Kansas Public School Takes Down Portrait Of Jesus After Complaint

The display was called "an egregious violation of the First Amendment."

A Kansas school has taken down a portrait of Jesus Christ after being threatened with legal action, and some parents and former students aren't happy about the decision. 

Royster Middle School, a public school in the city of Chanute, had been displaying a print of Warner Sallman’s “Head of Christ" since the 1950s, according to Reuters.

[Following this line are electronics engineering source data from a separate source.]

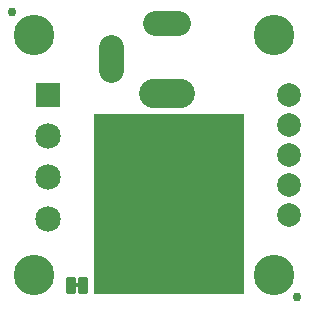
<source format=gbs>
G04 EAGLE Gerber RS-274X export*
G75*
%MOMM*%
%FSLAX34Y34*%
%LPD*%
%INSoldermask Bottom*%
%IPPOS*%
%AMOC8*
5,1,8,0,0,1.08239X$1,22.5*%
G01*
%ADD10R,12.700000X15.240000*%
%ADD11C,0.762000*%
%ADD12R,2.159000X2.159000*%
%ADD13C,2.159000*%
%ADD14C,2.127000*%
%ADD15C,2.427000*%
%ADD16C,2.006600*%
%ADD17C,0.228344*%
%ADD18C,3.429000*%

G36*
X62930Y14617D02*
X62930Y14617D01*
X62996Y14619D01*
X63039Y14637D01*
X63086Y14645D01*
X63143Y14679D01*
X63203Y14704D01*
X63238Y14735D01*
X63279Y14760D01*
X63321Y14811D01*
X63369Y14855D01*
X63391Y14897D01*
X63420Y14934D01*
X63441Y14996D01*
X63472Y15055D01*
X63480Y15109D01*
X63492Y15146D01*
X63491Y15186D01*
X63499Y15240D01*
X63499Y17780D01*
X63488Y17845D01*
X63486Y17911D01*
X63468Y17954D01*
X63460Y18001D01*
X63426Y18058D01*
X63401Y18118D01*
X63370Y18153D01*
X63345Y18194D01*
X63294Y18236D01*
X63250Y18284D01*
X63208Y18306D01*
X63171Y18335D01*
X63109Y18356D01*
X63050Y18387D01*
X62996Y18395D01*
X62959Y18407D01*
X62919Y18406D01*
X62865Y18414D01*
X59055Y18414D01*
X58990Y18403D01*
X58924Y18401D01*
X58881Y18383D01*
X58834Y18375D01*
X58777Y18341D01*
X58717Y18316D01*
X58682Y18285D01*
X58641Y18260D01*
X58600Y18209D01*
X58551Y18165D01*
X58529Y18123D01*
X58500Y18086D01*
X58479Y18024D01*
X58448Y17965D01*
X58440Y17911D01*
X58428Y17874D01*
X58428Y17871D01*
X58429Y17834D01*
X58421Y17780D01*
X58421Y15240D01*
X58432Y15175D01*
X58434Y15109D01*
X58452Y15066D01*
X58460Y15019D01*
X58494Y14962D01*
X58519Y14902D01*
X58550Y14867D01*
X58575Y14826D01*
X58626Y14785D01*
X58670Y14736D01*
X58712Y14714D01*
X58749Y14685D01*
X58811Y14664D01*
X58870Y14633D01*
X58924Y14625D01*
X58961Y14613D01*
X59001Y14614D01*
X59055Y14606D01*
X62865Y14606D01*
X62930Y14617D01*
G37*
D10*
X139700Y85090D03*
D11*
X247650Y6350D03*
X6350Y247650D03*
D12*
X36830Y177800D03*
D13*
X36830Y142800D03*
X36830Y107800D03*
X36830Y72800D03*
D14*
X127160Y238760D02*
X147160Y238760D01*
X90170Y218280D02*
X90170Y198280D01*
D15*
X125660Y179070D02*
X148660Y179070D01*
D16*
X241300Y177800D03*
X241300Y152400D03*
X241300Y127000D03*
X241300Y101600D03*
X241300Y76200D03*
D17*
X68963Y22354D02*
X63371Y22354D01*
X68963Y22354D02*
X68963Y10666D01*
X63371Y10666D01*
X63371Y22354D01*
X63371Y12835D02*
X68963Y12835D01*
X68963Y15004D02*
X63371Y15004D01*
X63371Y17173D02*
X68963Y17173D01*
X68963Y19342D02*
X63371Y19342D01*
X63371Y21511D02*
X68963Y21511D01*
X58549Y22354D02*
X52957Y22354D01*
X58549Y22354D02*
X58549Y10666D01*
X52957Y10666D01*
X52957Y22354D01*
X52957Y12835D02*
X58549Y12835D01*
X58549Y15004D02*
X52957Y15004D01*
X52957Y17173D02*
X58549Y17173D01*
X58549Y19342D02*
X52957Y19342D01*
X52957Y21511D02*
X58549Y21511D01*
D18*
X25400Y25400D03*
X228600Y25400D03*
X228600Y228600D03*
X25400Y228600D03*
M02*

</source>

The portrait was removed earlier this week after the Freedom From Religion Foundation sent the district a letter warning that the display was "an egregious violation of the First Amendment," according to an FFRF news release.

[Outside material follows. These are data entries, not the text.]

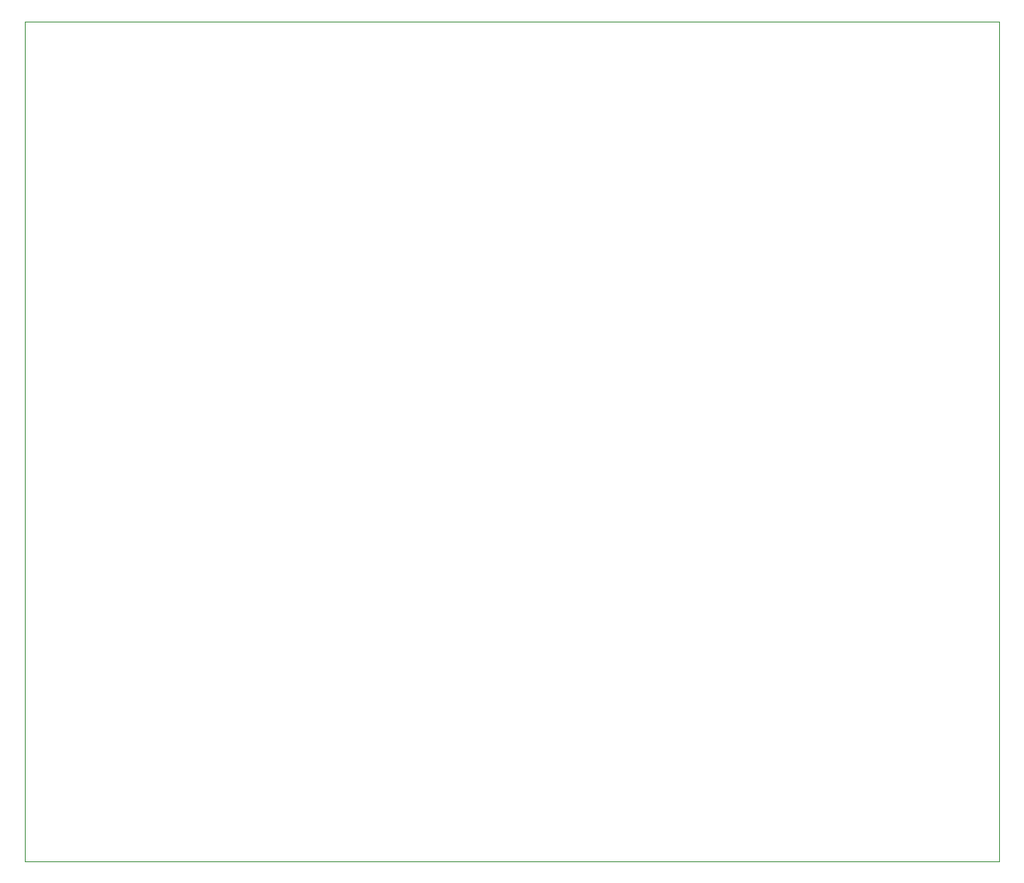
<source format=gbr>
%TF.GenerationSoftware,KiCad,Pcbnew,5.1.6-c6e7f7d~86~ubuntu16.04.1*%
%TF.CreationDate,2020-10-09T19:27:57+01:00*%
%TF.ProjectId,bluepill-pb1,626c7565-7069-46c6-9c2d-7062312e6b69,rev?*%
%TF.SameCoordinates,Original*%
%TF.FileFunction,Profile,NP*%
%FSLAX46Y46*%
G04 Gerber Fmt 4.6, Leading zero omitted, Abs format (unit mm)*
G04 Created by KiCad (PCBNEW 5.1.6-c6e7f7d~86~ubuntu16.04.1) date 2020-10-09 19:27:57*
%MOMM*%
%LPD*%
G01*
G04 APERTURE LIST*
%TA.AperFunction,Profile*%
%ADD10C,0.050000*%
%TD*%
G04 APERTURE END LIST*
D10*
X179070000Y-115580000D02*
X179100000Y-135800000D01*
X76200000Y-115580000D02*
X76200000Y-135800000D01*
X76200000Y-135800000D02*
X179070000Y-135800000D01*
X76200000Y-47000000D02*
X76200000Y-115580000D01*
X179070000Y-47000000D02*
X76200000Y-47000000D01*
X179070000Y-115580000D02*
X179070000Y-47000000D01*
M02*

</source>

The school district's attorneys agreed.

"I conferred with legal counsel and both of them told me to be in compliance with state and federal law that we had to have it removed," Chanute Public Schools Superintendent Richard Proffitt told Reuters. 

As a result, the picture of Jesus came down.

But that decision is not sitting well with some, including a number of residents who've posted complaints on the school's Facebook page, blaming "outsiders" for the portrait's removal.

Ryan Jayne, an FFRF law clerk, told Reuters that it was a local community member who brought the portrait to the organization's attention. 

"They were afraid to bring it up themselves so they came to us," Jayne told the news agency. "In areas that are predominantly Christian, the backlash that non-Christians receive when they speak out against government endorsement of religion can be very severe." 

The Wichita Eagle reports that Chanute is a very religious community with some 30 churches serving a population of 9,200. One former student at Royster told the paper that "only one or two evolution kids" went to the school when he was there, but they didn't seem to be bothered by the picture. 

“With all the bullying that goes on in schools and how all the kids divide up into cliques, I think Jesus being there didn’t hurt a thing," the former student, 22-year-old fur trapper Cody Busby, told the Eagle. 

Another former student told the paper that non-Christian kids were allowed to skip the annual Christmas movie. 

“If you have the right to not participate, we have the right to keep our picture up,” Samantha Barnhart was quoted as saying. “Just don’t look at it.” 

The FFRF says the courts have been clear: Religious symbols don't belong in public schools.  

"The Supreme Court has stressed the importance of protecting public school students from these types of messages," FFRF staff attorney Andrew Seidel wrote in a letter to the district.